-- Opening Marker --
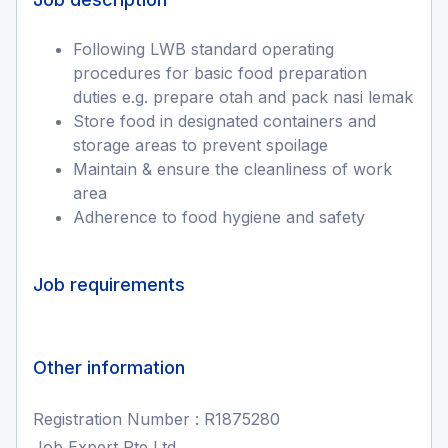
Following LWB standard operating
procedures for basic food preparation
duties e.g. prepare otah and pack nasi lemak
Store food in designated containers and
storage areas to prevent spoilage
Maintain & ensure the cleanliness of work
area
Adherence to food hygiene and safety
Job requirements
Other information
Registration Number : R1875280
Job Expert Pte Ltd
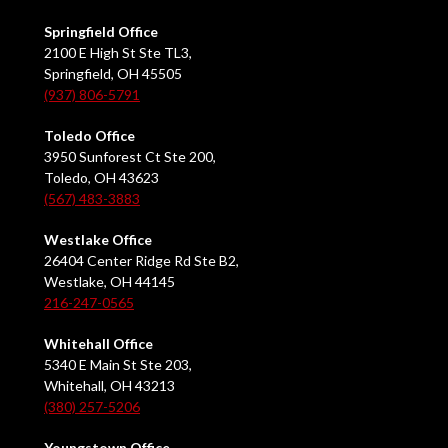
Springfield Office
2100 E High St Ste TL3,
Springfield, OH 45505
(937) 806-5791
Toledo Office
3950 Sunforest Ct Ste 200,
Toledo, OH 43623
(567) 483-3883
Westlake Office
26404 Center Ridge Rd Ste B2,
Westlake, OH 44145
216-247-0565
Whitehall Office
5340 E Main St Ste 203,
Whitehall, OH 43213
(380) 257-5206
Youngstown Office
-- Closing Marker --
-- Opening Marker --
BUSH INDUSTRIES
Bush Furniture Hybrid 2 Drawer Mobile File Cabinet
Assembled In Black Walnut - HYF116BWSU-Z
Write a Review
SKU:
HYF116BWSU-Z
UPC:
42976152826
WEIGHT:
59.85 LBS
-- Closing Marker --
-- Opening Marker --
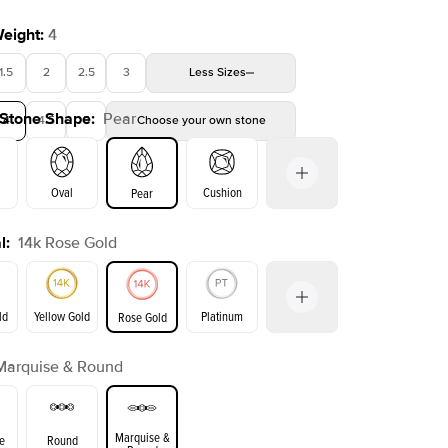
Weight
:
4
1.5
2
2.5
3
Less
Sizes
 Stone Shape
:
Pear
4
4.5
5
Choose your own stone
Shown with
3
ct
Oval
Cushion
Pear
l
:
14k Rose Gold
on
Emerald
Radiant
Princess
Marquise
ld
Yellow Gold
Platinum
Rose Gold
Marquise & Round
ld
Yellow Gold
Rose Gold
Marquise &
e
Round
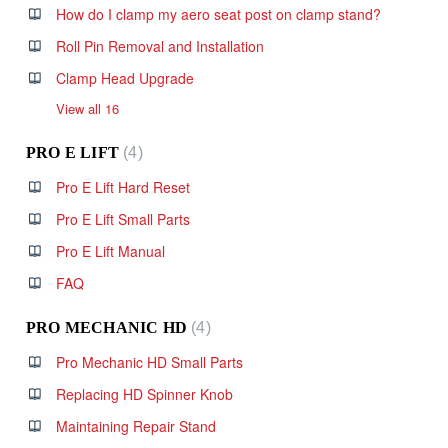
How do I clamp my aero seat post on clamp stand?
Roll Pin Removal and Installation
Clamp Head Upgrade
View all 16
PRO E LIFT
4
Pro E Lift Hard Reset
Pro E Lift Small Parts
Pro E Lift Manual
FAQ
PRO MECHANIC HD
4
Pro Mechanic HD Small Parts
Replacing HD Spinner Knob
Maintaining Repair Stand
-- Closing Marker --
◆ What you will do ◆
Can you convert the data, starting at the line that contains "Following LWB standard operating" and ending at the line that contains "Youngstown Office", into a Markdown table with the columns Row and Line, one numbered row per line, omitting blank lines and the pictures?

◆ Result for this task ◆
| Row | Line |
|---|---|
| 1 | Following LWB standard operating |
| 2 | procedures for basic food preparation |
| 3 | duties e.g. prepare otah and pack nasi lemak |
| 4 | Store food in designated containers and |
| 5 | storage areas to prevent spoilage |
| 6 | Maintain & ensure the cleanliness of work |
| 7 | area |
| 8 | Adherence to food hygiene and safety |
| 9 | Job requirements |
| 10 | Other information |
| 11 | Registration Number : R1875280 |
| 12 | Job Expert Pte Ltd |
| 13 | Springfield Office |
| 14 | 2100 E High St Ste TL3, |
| 15 | Springfield, OH 45505 |
| 16 | (937) 806-5791 |
| 17 | Toledo Office |
| 18 | 3950 Sunforest Ct Ste 200, |
| 19 | Toledo, OH 43623 |
| 20 | (567) 483-3883 |
| 21 | Westlake Office |
| 22 | 26404 Center Ridge Rd Ste B2, |
| 23 | Westlake, OH 44145 |
| 24 | 216-247-0565 |
| 25 | Whitehall Office |
| 26 | 5340 E Main St Ste 203, |
| 27 | Whitehall, OH 43213 |
| 28 | (380) 257-5206 |
| 29 | Youngstown Office |